* **DAFTAR TUGAS**:
a: Salin dengan persis bagian artikel tentang Idul Fitri di Amerika Serikat di antara kata "Tetapi karena jatuh" dan "dan PCR test.", termasuk kedua kata itu.
b: Tolong tuliskan kembali tanpa perubahan baris-baris catatan di antara baris yang memuat "genus: Eriogonum" dan baris yang memuat "island: Ngeruktabel [Urukthapel]", termasuk kedua baris tersebut. Tulis hanya baris-baris itu.

* **KUTIPAN YANG DIBERIKAN**:
Oleh: Chris Komari, Activist Democracy
Activist Forum Tanah Air (FTA)
__________
RADARINDONESIANEWS.COM, JAKARTA — Tidak banyak perubahan yang terjadi di Amerika Serikat dengan perayaan hari raya Idul Fitri, khususnya di negara bagian California. Ada kegiatan sana sini yang berhubungan dengan sholat Eid dan perayaan hari raya Idul Fitri.
Tetapi karena jatuh pada hari Senin, hari kerja, setelah sholat Eid berakhir, orang pada bergegas salam-salaman, ambil makanan dan minuman yg disediakan oleh panitia, kemudian mereka kabur pulang.
Kemungkinan besar mereka pulang dan akan balik kerja. Itulah dunia Islam di Amerika Serikat sebagai minoritas.
Beda sekali dengan suasana di tanah air Indonesia yang jauh lebih meriah dan celebration hari raya Idul Fitri itu terasa sekali bahkan seminggu sebelum hari Idul Fitri, jalan raya sudah mulai banyak orang mudik, kereta API penuh, bus travel antar kota mulai patok harga ticket semakin mahal dari biasanya. Apalagi satu hari sebelum hari raya Idul Fitri, traffic mulai panjang seperti kereta api.
Bahkan jalan toll pun terlihat begitu panjang traffic karena orang mudik mau pulang kampung setelah 2 tahun tidak bisa PULKAM karena PPKM dan kewajiban VAKSIN dan PCR test.

* **BAHAN SUMBER**:
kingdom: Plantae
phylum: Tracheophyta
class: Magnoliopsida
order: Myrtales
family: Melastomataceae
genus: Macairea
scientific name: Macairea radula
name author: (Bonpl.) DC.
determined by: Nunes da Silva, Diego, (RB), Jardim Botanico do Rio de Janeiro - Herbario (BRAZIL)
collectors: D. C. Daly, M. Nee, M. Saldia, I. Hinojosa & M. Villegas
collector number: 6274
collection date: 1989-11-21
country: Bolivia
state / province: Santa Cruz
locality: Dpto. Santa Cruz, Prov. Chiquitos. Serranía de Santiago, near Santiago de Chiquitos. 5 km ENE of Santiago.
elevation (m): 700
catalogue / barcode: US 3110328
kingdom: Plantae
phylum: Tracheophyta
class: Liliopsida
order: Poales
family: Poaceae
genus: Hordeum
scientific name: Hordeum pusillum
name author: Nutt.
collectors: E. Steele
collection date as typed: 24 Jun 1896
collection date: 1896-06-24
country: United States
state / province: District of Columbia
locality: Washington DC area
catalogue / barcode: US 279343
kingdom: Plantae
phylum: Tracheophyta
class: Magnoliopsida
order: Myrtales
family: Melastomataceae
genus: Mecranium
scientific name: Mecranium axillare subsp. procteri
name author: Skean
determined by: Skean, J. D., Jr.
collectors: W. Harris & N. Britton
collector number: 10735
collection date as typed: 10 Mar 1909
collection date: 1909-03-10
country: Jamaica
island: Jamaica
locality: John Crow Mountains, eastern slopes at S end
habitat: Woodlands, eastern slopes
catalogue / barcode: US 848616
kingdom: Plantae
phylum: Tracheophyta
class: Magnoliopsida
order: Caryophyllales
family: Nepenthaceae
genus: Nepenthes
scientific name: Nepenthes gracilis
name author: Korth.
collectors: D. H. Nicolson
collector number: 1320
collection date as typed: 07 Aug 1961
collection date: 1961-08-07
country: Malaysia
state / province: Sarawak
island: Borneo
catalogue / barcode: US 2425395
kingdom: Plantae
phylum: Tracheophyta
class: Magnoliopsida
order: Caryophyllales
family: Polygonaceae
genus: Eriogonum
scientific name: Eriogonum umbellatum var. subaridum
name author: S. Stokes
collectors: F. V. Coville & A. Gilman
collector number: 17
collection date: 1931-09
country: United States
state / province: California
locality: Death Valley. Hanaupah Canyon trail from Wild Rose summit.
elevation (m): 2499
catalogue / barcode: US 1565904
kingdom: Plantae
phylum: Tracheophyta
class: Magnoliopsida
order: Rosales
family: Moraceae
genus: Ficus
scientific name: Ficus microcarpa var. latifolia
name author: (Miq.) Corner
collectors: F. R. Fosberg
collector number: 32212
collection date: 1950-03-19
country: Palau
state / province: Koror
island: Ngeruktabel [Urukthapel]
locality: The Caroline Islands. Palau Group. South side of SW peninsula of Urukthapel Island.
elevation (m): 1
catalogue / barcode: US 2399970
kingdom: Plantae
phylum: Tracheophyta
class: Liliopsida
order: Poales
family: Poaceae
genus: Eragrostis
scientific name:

* **JAWABAN SETIAP TUGAS**:
a:
Tetapi karena jatuh pada hari Senin, hari kerja, setelah sholat Eid berakhir, orang pada bergegas salam-salaman, ambil makanan dan minuman yg disediakan oleh panitia, kemudian mereka kabur pulang.
Kemungkinan besar mereka pulang dan akan balik kerja. Itulah dunia Islam di Amerika Serikat sebagai minoritas.
Beda sekali dengan suasana di tanah air Indonesia yang jauh lebih meriah dan celebration hari raya Idul Fitri itu terasa sekali bahkan seminggu sebelum hari Idul Fitri, jalan raya sudah mulai banyak orang mudik, kereta API penuh, bus travel antar kota mulai patok harga ticket semakin mahal dari biasanya. Apalagi satu hari sebelum hari raya Idul Fitri, traffic mulai panjang seperti kereta api.
Bahkan jalan toll pun terlihat begitu panjang traffic karena orang mudik mau pulang kampung setelah 2 tahun tidak bisa PULKAM karena PPKM dan kewajiban VAKSIN dan PCR test.

b:
genus: Eriogonum
scientific name: Eriogonum umbellatum var. subaridum
name author: S. Stokes
collectors: F. V. Coville & A. Gilman
collector number: 17
collection date: 1931-09
country: United States
state / province: California
locality: Death Valley. Hanaupah Canyon trail from Wild Rose summit.
elevation (m): 2499
catalogue / barcode: US 1565904
kingdom: Plantae
phylum: Tracheophyta
class: Magnoliopsida
order: Rosales
family: Moraceae
genus: Ficus
scientific name: Ficus microcarpa var. latifolia
name author: (Miq.) Corner
collectors: F. R. Fosberg
collector number: 32212
collection date: 1950-03-19
country: Palau
state / province: Koror
island: Ngeruktabel [Urukthapel]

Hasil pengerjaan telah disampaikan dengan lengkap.